The national names proposed for the $750,000 first stage of the project were already located in Orange and Tamworth as well as other regional cities, the developer advised the council.
Dubbo City Council granted approval to the application in September, but included as a condition an urban roads contribution of more than $138,600.
The developer appealed the sum and after strident debate at the council meeting this week, the contribution was cut by more than $72,000 to about $66,000.
In a report to the council, environmental services director Melissa Watkins said “it was considered that support for the requested variation without suitable quantifiable traffic data (would) result in a significant adverse precedent for the implementation” of the contributions plan with any future retail development.

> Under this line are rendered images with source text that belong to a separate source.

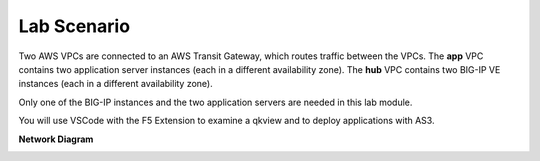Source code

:Lab Scenario
================================================================================

Two AWS VPCs are connected to an AWS Transit Gateway, which routes traffic between the VPCs. The **app** VPC contains two application server instances (each in a different availability zone). The **hub** VPC contains two BIG-IP VE instances (each in a different availability zone).

Only one of the BIG-IP instances and the two application servers are needed in this lab module.

You will use VSCode with the F5 Extension to examine a qkview and to deploy applications with AS3.


**Network Diagram**

.. image:: ./images/as3-lab-diagram.png
   :alt: Lab diagram
   :align: left
   :width: 100%
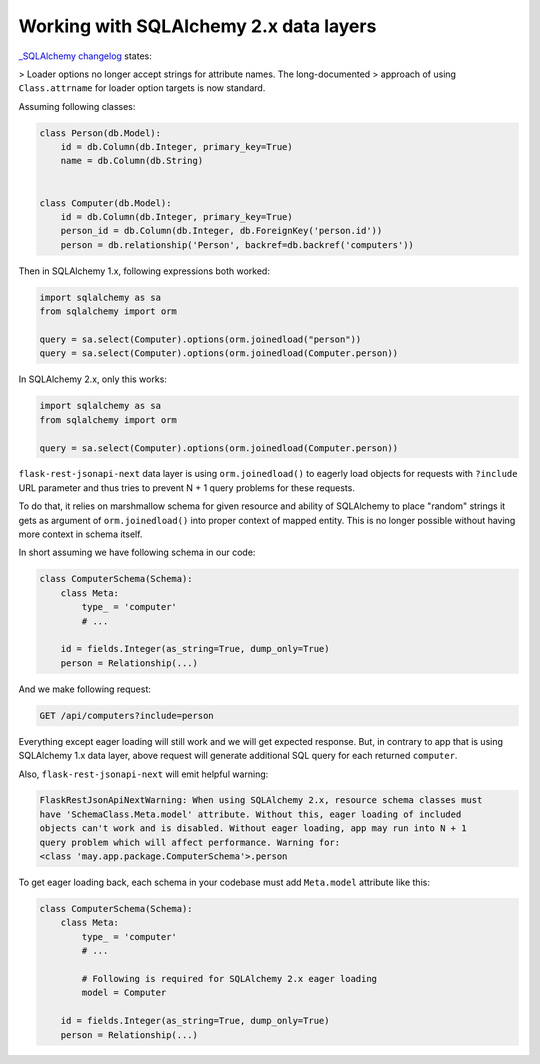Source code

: .. _sqlalchemy_2x_support:

Working with SQLAlchemy 2.x data layers
=======================================

`_SQLAlchemy changelog <https://docs.sqlalchemy.org/en/20/changelog/changelog_20.html#change-c4886b74af98b72892877aefa7d6a6a4>`_
states:

> Loader options no longer accept strings for attribute names. The long-documented
> approach of using ``Class.attrname`` for loader option targets is now standard.

Assuming following classes:

.. code-block:: python

    class Person(db.Model):
        id = db.Column(db.Integer, primary_key=True)
        name = db.Column(db.String)


    class Computer(db.Model):
        id = db.Column(db.Integer, primary_key=True)
        person_id = db.Column(db.Integer, db.ForeignKey('person.id'))
        person = db.relationship('Person', backref=db.backref('computers'))

Then in SQLAlchemy 1.x, following expressions both worked:

.. code-block:: python

    import sqlalchemy as sa
    from sqlalchemy import orm

    query = sa.select(Computer).options(orm.joinedload("person"))
    query = sa.select(Computer).options(orm.joinedload(Computer.person))

In SQLAlchemy 2.x, only this works:

.. code-block:: python

    import sqlalchemy as sa
    from sqlalchemy import orm

    query = sa.select(Computer).options(orm.joinedload(Computer.person))

``flask-rest-jsonapi-next`` data layer is using ``orm.joinedload()`` to eagerly load
objects for requests with ``?include`` URL parameter and thus tries to prevent N + 1
query problems for these requests.

To do that, it relies on marshmallow schema for given resource and ability of SQLAlchemy
to place "random" strings it gets as argument of ``orm.joinedload()`` into proper
context of mapped entity. This is no longer possible without having more context in
schema itself.

In short assuming we have following schema in our code:

.. code-block:: python

    class ComputerSchema(Schema):
        class Meta:
            type_ = 'computer'
            # ...

        id = fields.Integer(as_string=True, dump_only=True)
        person = Relationship(...)

And we make following request:

.. code-block::

    GET /api/computers?include=person

Everything except eager loading will still work and we will get expected response. But,
in contrary to app that is using SQLAlchemy 1.x data layer, above request will generate
additional SQL query for each returned ``computer``.

Also, ``flask-rest-jsonapi-next`` will emit helpful warning:

.. code-block::

    FlaskRestJsonApiNextWarning: When using SQLAlchemy 2.x, resource schema classes must
    have 'SchemaClass.Meta.model' attribute. Without this, eager loading of included
    objects can't work and is disabled. Without eager loading, app may run into N + 1
    query problem which will affect performance. Warning for:
    <class 'may.app.package.ComputerSchema'>.person

To get eager loading back, each schema in your codebase must add ``Meta.model``
attribute like this:

.. code-block:: python

    class ComputerSchema(Schema):
        class Meta:
            type_ = 'computer'
            # ...

            # Following is required for SQLAlchemy 2.x eager loading
            model = Computer

        id = fields.Integer(as_string=True, dump_only=True)
        person = Relationship(...)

Macquarie Commercial Property company secretary Anna Samuels attended the meeting and appealed to councillors to agree to the lesser sum, and said she was a proponent of a strong vibrant central business district (CBD).
“I have concerns regarding the declining retail opportunities in the main street,” she said.
“I believe we need to encourage establishment of more diverse retailers to balance the increasing number of service providers located in the main street if we are going to remain a vibrant main street.”
Planning services firm Geolyse had earlier advised the council that Macquarie Commercial Property believed the development would generate fewer trips than the rates set out in the plan and that it would provide a material public benefit in the Macquarie Street public domain, arguments reiterated by firm director Matthew Thorne at the council meeting.
Cr Allan Smith moved the recommendation from the director that the council not accede to the request from the developer and advise the company to undertake traffic analysis.
He said if the development went ahead, there would be more traffic.
If they were going to reduce the contribution, making ratepayers bear more future costs, the developer needed to bring forward data to back up the argument, he said.
Cr Bill Kelly spoke against the motion and Cr John Walkom asked if there was “somewhere in the middle (they) could meet” and urged his colleagues not to draw out the process.
Cr Tina Reynolds said it was not worth losing retailers and a developer from Dubbo.
Cr Smith warned them it was “risky” to adjust the contribution without the data, but his motion was lost 1-7.
Cr Kelly moved that they agree to the developer’s request, which set the contribution at $66,367.
Cr Walkom, who seconded the motion, said it was based on substance and was “not something plucked out of the air”, a statement Cr Smith rejected.
Cr Ben Shields, who was chairing the meeting, said he had some “sympathy for Cr Smith’s argument” and that it was a “balancing act”.
He said the CBD was under stress and that he thought ratepayers understood.
“I want to put on record my sympathy for Cr Smith’s argument,” Cr Shields said.
“That being said I’m going to vote to let them come.” Cr Kelly said the property had been vacant for 2.5 years and the council would collect $66,000 in contributions, and his motion was carried seven votes to that of Cr Smith’s.